Creepy Carpano vermouth guy…

Vermouth is, obviously, best known for its role in the quintessential cocktail, the Martini. However, as I explored classic cocktails and discovered what a prevalent role vermouth plays in so many vintage drinks I became more curious about what other charms this enigmatic liquid held. I also saw a very interesting piece on the Fine Living network (shut up, my wife has to have the TV on to go to sleep) where Cinzano Rosso vermouth was featured and how vermouth is appreciated as an apertif was heavily covered. Hmmmmm, while I’ve always been a, ‘as long as I have a white and a red, I’m good, right?’, kind of guy, this intrigued me. This interest led me to purchase a good number of apertifs and vermouths on my last outing to Denver liquor stores, but let’s get to what sweet vermouth entails and what qualifies an aromatized or “fortified” wine as vermouth first.

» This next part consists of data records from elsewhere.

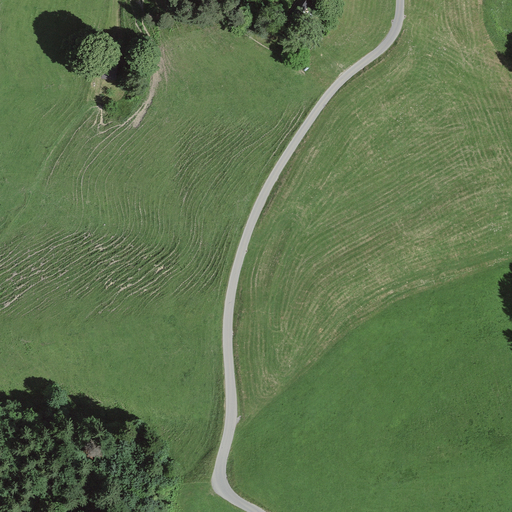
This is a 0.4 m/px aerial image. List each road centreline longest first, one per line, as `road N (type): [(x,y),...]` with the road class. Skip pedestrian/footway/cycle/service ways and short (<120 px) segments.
road 1 (unclassified): [(398,0),(392,32),(344,75),(289,149),(233,274),(219,480),(256,511)]
road 2 (track): [(113,0),(89,103),(20,218),(0,237)]
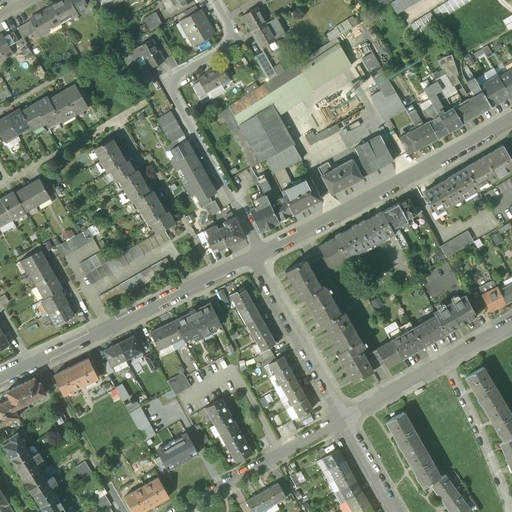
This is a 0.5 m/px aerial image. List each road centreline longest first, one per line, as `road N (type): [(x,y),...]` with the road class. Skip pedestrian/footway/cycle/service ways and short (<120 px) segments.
road 1 (residential): [(263,252),(168,82),(236,39),(214,0)]
road 2 (residential): [(263,252),(511,117)]
road 3 (residential): [(0,380),(251,259)]
road 4 (residential): [(251,259),(342,418)]
road 5 (residential): [(187,511),(342,418)]
road 6 (residential): [(511,511),(445,360)]
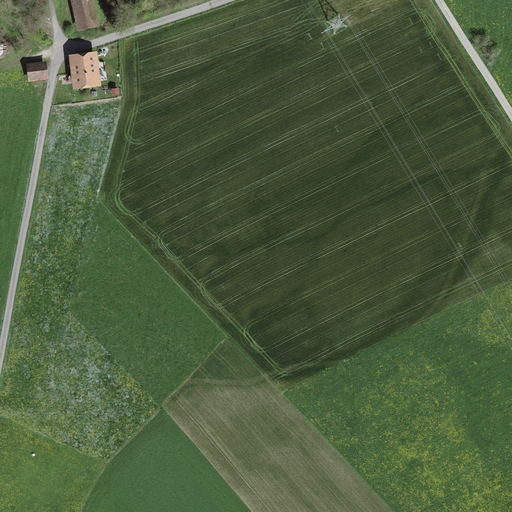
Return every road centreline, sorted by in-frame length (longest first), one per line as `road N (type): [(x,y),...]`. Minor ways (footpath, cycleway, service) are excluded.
road 1 (track): [(57,50),(0,357)]
road 2 (unclassified): [(57,50),(225,0)]
road 3 (unclassified): [(439,0),(511,114)]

Antonio Benedetto Carpano developed the first vermouth in 1786 and named it vermouth in honor of a German wine using wormwood (‘Wermut’ am Deutsch) as a primary herbal. Initially, vermouth was developed as a means of flavoring wines of poor quality while also lending them a dubiously ascribed ‘medicinal effect’. As vermouth came into its own, both as an apertif and as a cocktail mixer, higher-quality vermouths were produced in all variations of dryness, sweetness, and character. In brief, though, white (or bianco) vermouth is called ‘French’ style vermouth and red (or rosso) vermouth is called ‘Italian’ style. As you would expect, both styles, red and white, are produced in both areas with little regard for consistency in herbs used, alcohol content, or character of dry and sweet between manufacturers.

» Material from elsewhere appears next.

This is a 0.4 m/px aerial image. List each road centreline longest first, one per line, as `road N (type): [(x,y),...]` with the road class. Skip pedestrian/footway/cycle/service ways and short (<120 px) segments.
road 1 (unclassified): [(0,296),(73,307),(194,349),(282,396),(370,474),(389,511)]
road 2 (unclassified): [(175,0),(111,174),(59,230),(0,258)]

It’s important to acknowledge vermouth vermouth as an aromatized, versus strictly fortified, wine product. Fortified wines, such as brandy or port, typically have alcohol added to increase their potency whereas an aromatized wine has often as many as 40 or so botanicals and herbals infused into the wine itself. The types of grapes used in the initial wine distillation also has a significant effect on the vermouth’s final flavor profile. In France, the primary grapes used in vermouth production are Picpoul and Clairette grapes varietals and in Italy the Trebbiano (Italy) and Parellada (Spain) grape varietals are frequently used. While nearly all vermouths begin their life as a white wine, sweet vermouths are sweetened with sugar and given their ruddish coloring through the addition of caramelized sugars.

In this tasting I’m looking at four vermouths; Noilly Prat Sweet Vermouth, a French version of sweet vermouth; Martini & Rossi Rosso (which also produces the Noilly Prat product), Cinzano Rosso, Carpano Punt e Mes (a drier product), and Carpano Antica. I tried each in the apertif style versus a cocktail to be sure I was getting the purist flavors from each product possible. Each was served in a highball glass full of ice with a lemon twist and a single stirring straw. This one was fun, folks.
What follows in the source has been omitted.